▶ [FRAGMENTO SELECCIONADO]:
★ ★ ★ ★
La nueva nota bizarra la dio en medio del vuelo el piloto, que de abajo del asiento saca un manual que se pone a hojear. Me incliné hacia el costado (estaba en el primer asiento) y vi que en la tapa se podía leer «Manual del usuario». Hice un mayor esfuerzo, ya que es poco habitual que un aviador lea un libro y pilotee simultáneamente, y logré ver que el capítulo que estaba leyendo era el número 4 y se titulaba «El aterrizaje».

No sé por qué, pero en ese momento no pensé en morir, sino, más bien, en redactar estas líneas. Soy devoto a mis lectores, como verán. La vuelta a tierra tuvo un transcurso sin sobresaltos. Parecería ser que solo se había olvidado de alguna pavadita concerniente a cómo bajar el tren de aterrizaje o algo así.

De ahí nos fuimos al Museo de Ica, un pequeño edificio plagado de rajas producto del 7.3 escala Richter que alberga varias momias interesantes. La primera cosa que llamó mi atención fue todo un sector destinado a los tapices, entre los cuales había dos paredes enteras que hablaban del famoso tapiz de Nazca, con fotos mostrando su hallazgo en una bóveda sepulcral de más de 1500 años de antigüedad, los procesos de recuperación, recortes periodísticos del mundial descubrimiento, la campaña de la escuelita local en su ayuda y preservación, así como la historia general del mismo. Hasta que, finalmente, se llega a una vitrina donde, en lugar del famosísimo hallazgo, había una fotocopia láser color de este y sobre la misma una nota que decía: «Robado en mayo del 2004. Se ofrece recompensa» (BBB).

El segundo suceso fue el de interiorizarme sobre un procedimiento mediante el cual a los enfermos que estaban por morir se les abría un pedazo de cráneo para que se expandiera su cerebro, se oxigenara y así durante unos minutos previos a su despedida terrenal pudieran adquirir una inteligencia superior y conexión con los dioses supremos en un exabrupto de conocimientos finales.

Fue ahí donde pensé que, si bien la sociedad limita nuestra capacidad de razonamiento y nos estandariza para pensar de una forma lineal, a partir de esas momias pude ver que fisiológicamente también estamos reprimidos por un cráneo que nos contiene y limita nuestra función evolutiva cerebral.

Mi pregunta es el día que Marcelo Hugo Tinelli se esté por morir y le hagan un procedimiento de abertura craneal esperando que se le caiga una buena idea para la posteridad, ¿cuál sería?
★ ★ ★ ★
▶ [TAREA ASIGNADA]: Según el fragmento seleccionado, ¿qué título tenía el capítulo que el piloto leía durante el vuelo?

▶ [DATOS ALMACENADOS]:
★ ★ ★ ★
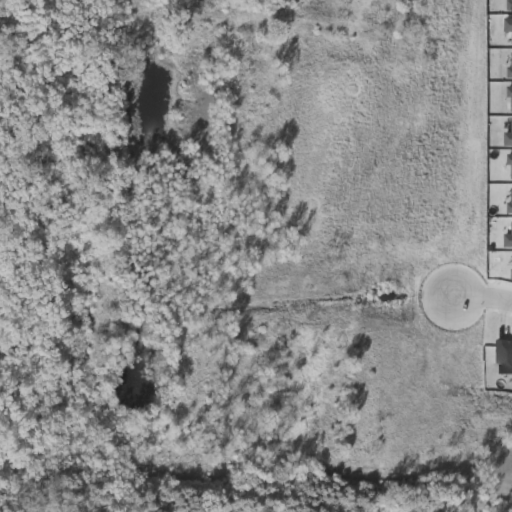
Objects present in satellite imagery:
★ ★ ★ ★
▶ [RESULTADO]: «El aterrizaje», el capítulo número 4 del «Manual del usuario».